WRITTEN TASK → Copy out, word for word, the entire passage below about the Republican party and black voters.

---------- TEXT SHOWN

The Republican party's support among black voters dropped from 40% (with Eisenhower) to 7% (with Goldwater) in 1964, and has never recovered since. As the GOP realized it has no way of winning back blacks, from the seventies it followed the so-called Southern strategy, which combined voter suppression, dog-whistling, and using the race card to divide and conquer Democrat voters. The inability of the party to attract black voters was written off as a communicational problem, rather than the result of blatantly anti-black policies. Simultaneously, the language Republican politicians used to keep white votes has become more abstract while preserving some substance of the original meaning. Open support for segregation has been replaced by the advocation of state-rights and tirades against the welfare state.

I think Stevens oversimplifies a complex problem. He doesn't even mention the fundamentalist Christian influence and the almost-religious gun-right activism, both are relatively new (dating from the 80s) phenomena. His characterization of the GOP also suffers from contradictions. He claims that the GOP is a racist party, but at the same time, he recalls earlier conversations with former and friends clients - when they still were willing to talk with him - in which they expressed their disgust and exasperation of Trump. They are more cowards than racists.

--------------------
---------- STORED RECORDS

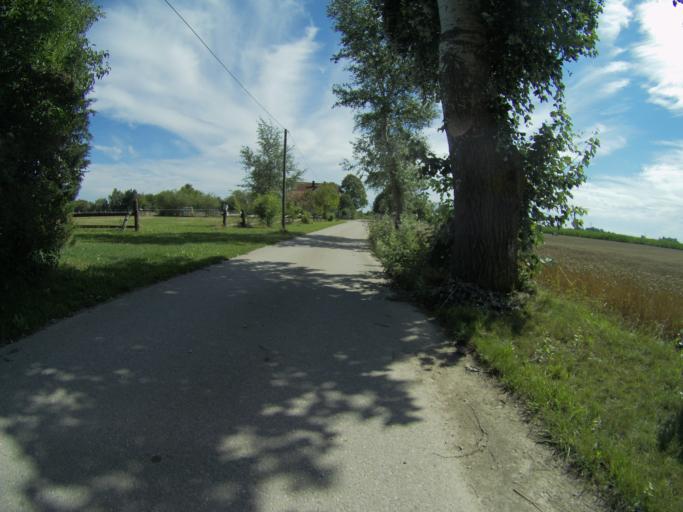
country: DE
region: Bavaria
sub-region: Upper Bavaria
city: Marzling
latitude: 48.4026
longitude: 11.8198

--------------------

RESPONSE BELOW →
The Republican party's support among black voters dropped from 40% (with Eisenhower) to 7% (with Goldwater) in 1964, and has never recovered since. As the GOP realized it has no way of winning back blacks, from the seventies it followed the so-called Southern strategy, which combined voter suppression, dog-whistling, and using the race card to divide and conquer Democrat voters. The inability of the party to attract black voters was written off as a communicational problem, rather than the result of blatantly anti-black policies. Simultaneously, the language Republican politicians used to keep white votes has become more abstract while preserving some substance of the original meaning. Open support for segregation has been replaced by the advocation of state-rights and tirades against the welfare state.

I think Stevens oversimplifies a complex problem. He doesn't even mention the fundamentalist Christian influence and the almost-religious gun-right activism, both are relatively new (dating from the 80s) phenomena. His characterization of the GOP also suffers from contradictions. He claims that the GOP is a racist party, but at the same time, he recalls earlier conversations with former and friends clients - when they still were willing to talk with him - in which they expressed their disgust and exasperation of Trump. They are more cowards than racists.